Hampshire County Council leaves Solent Transport coalition

The future of Solent Transport, the coalition of local authorities originally comprising Hampshire County Council, Southampton and Portsmouth city councils and the Isle of Wight Council, has been thrown into doubt following the decision by Hampshire County Council to leave the organisation. Highways News highlighted that this was a possibility on 27 June.

The partnership provides leadership, strategy and direction to deliver transport improvements across south Hampshire and the Isle of Wight and improve the movement of people and goods across the area. Its flagship programme is implementation of the £28.8m DfT funded Future Transport Zone (FTZ), says Interchange.

The Solent FTZ provides real-world testing for experts, allowing them to work with a range of local organisations such as councils, hospitals, airports and universities to test and trial innovative ways to transport people and goods. The FTZ works alongside other local authority led schemes.

The crux of the issue is that Solent Transport receives funding to cover its administrative costs based on the population, with Hampshire contributing 45%, Portsmouth and Southampton 20% each and the Isle of Wight the remaining 15%.

Cllr Adrian Collett, member of the Hampshire 2050 and Corporate Services Committee, said that with Hampshire County Council contributing nearly half the organisation’s administrative costs (totalling around £200k) they had to look at whether the money was well spent. Officers at the Council also pointed out that Hampshire hasn’t secured any funding directly through the partnership in the last five years.

The leader of the county council Cllr Nick Adams-King said, “We have, as a group of authorities, been incredibly successful in attracting over £150 million worth of investments into Transport across Solent. There has been really fantastic work, but all of that happened as a consequence of bilateral partnership working, rather than through Solent Transport itself.
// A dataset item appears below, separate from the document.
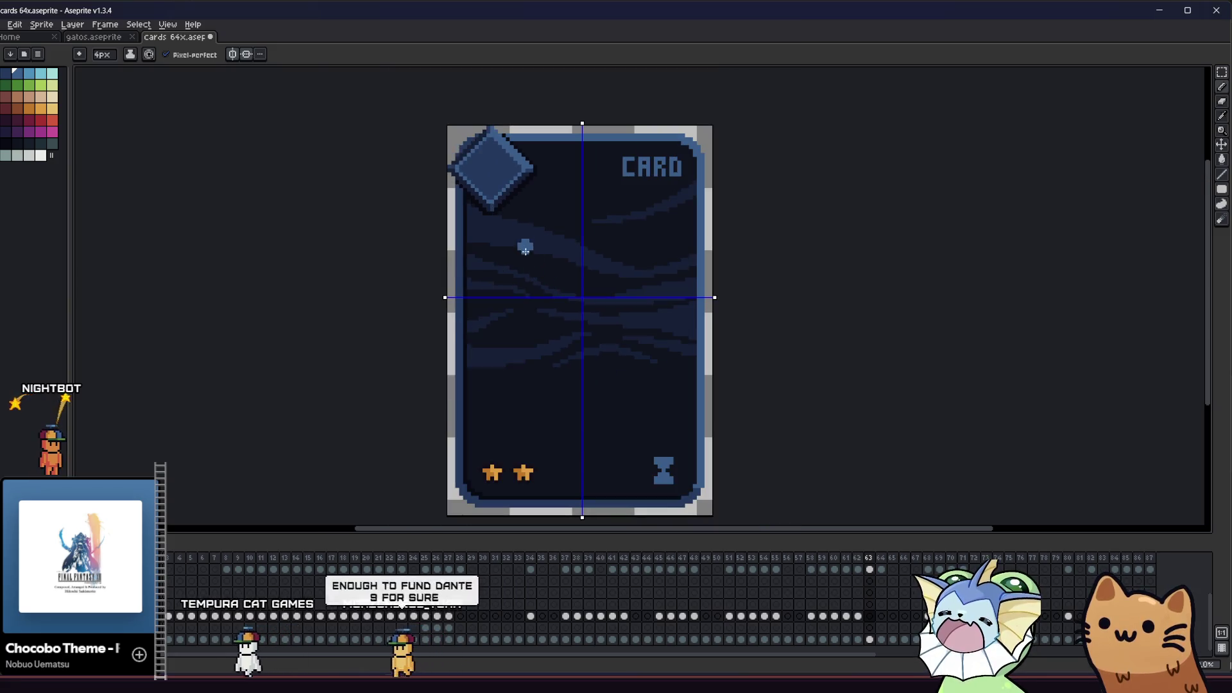
Centre the vertical symmetry axis on the card and return to the 4px pencil
{"action": "key", "text": "m"}
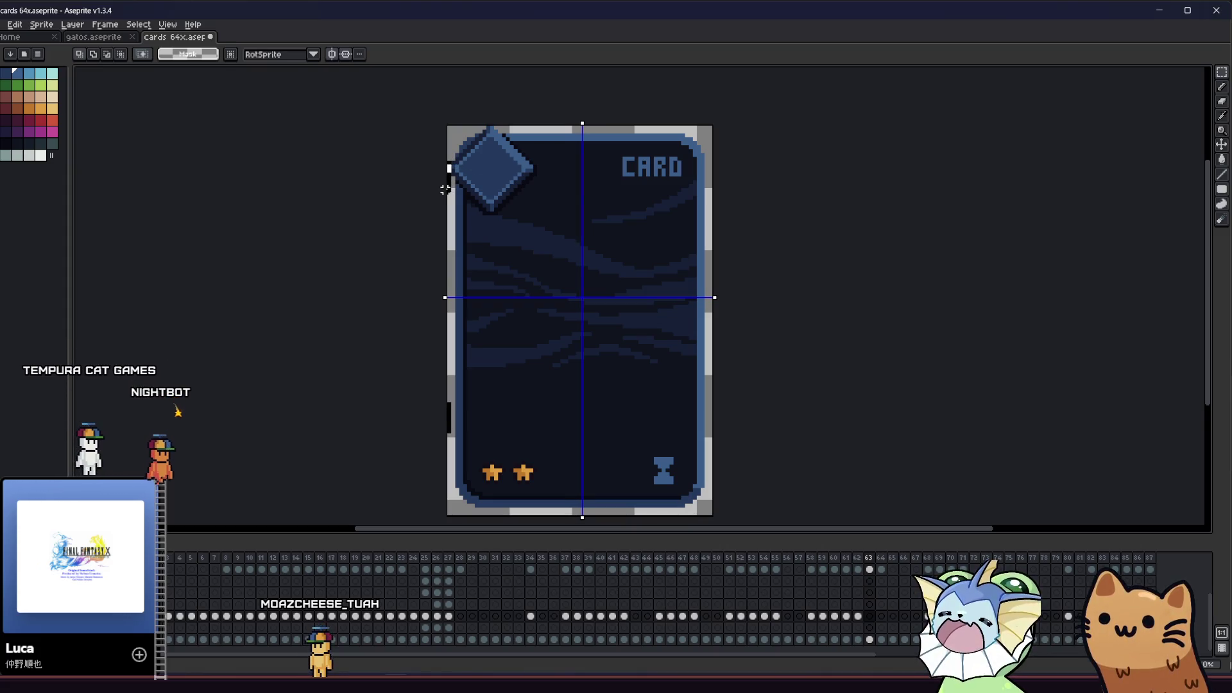
{"action": "scroll", "coordinate": [582, 126], "scroll_direction": "up", "scroll_amount": 1}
“Seeing how well we are working together, I think we don’t need a separate organisation in order to continue that work. There is an established and successful way of working, but it means that, actually, I think we can be better focused on what we need to deliver without the additional governance of a separate organisation.”

The three remaining authorities urged the council not to leave the deal. They expressed their “disappointment” with the county council’s intention and said that despite understanding “financial challenges,” the partnership plays “a pivotal role in improving transport across the Solent.”

A statement said Solent Transport would continue with the Isle of Wight Council, Portsmouth City Council, and Southampton City Council despite Hampshire’s decision. “It would be disappointing if people living in the Hampshire County Council area no longer benefit from this work.”

Hampshire’s departure will take effect “on, or as close as possible” to 1 April 2025.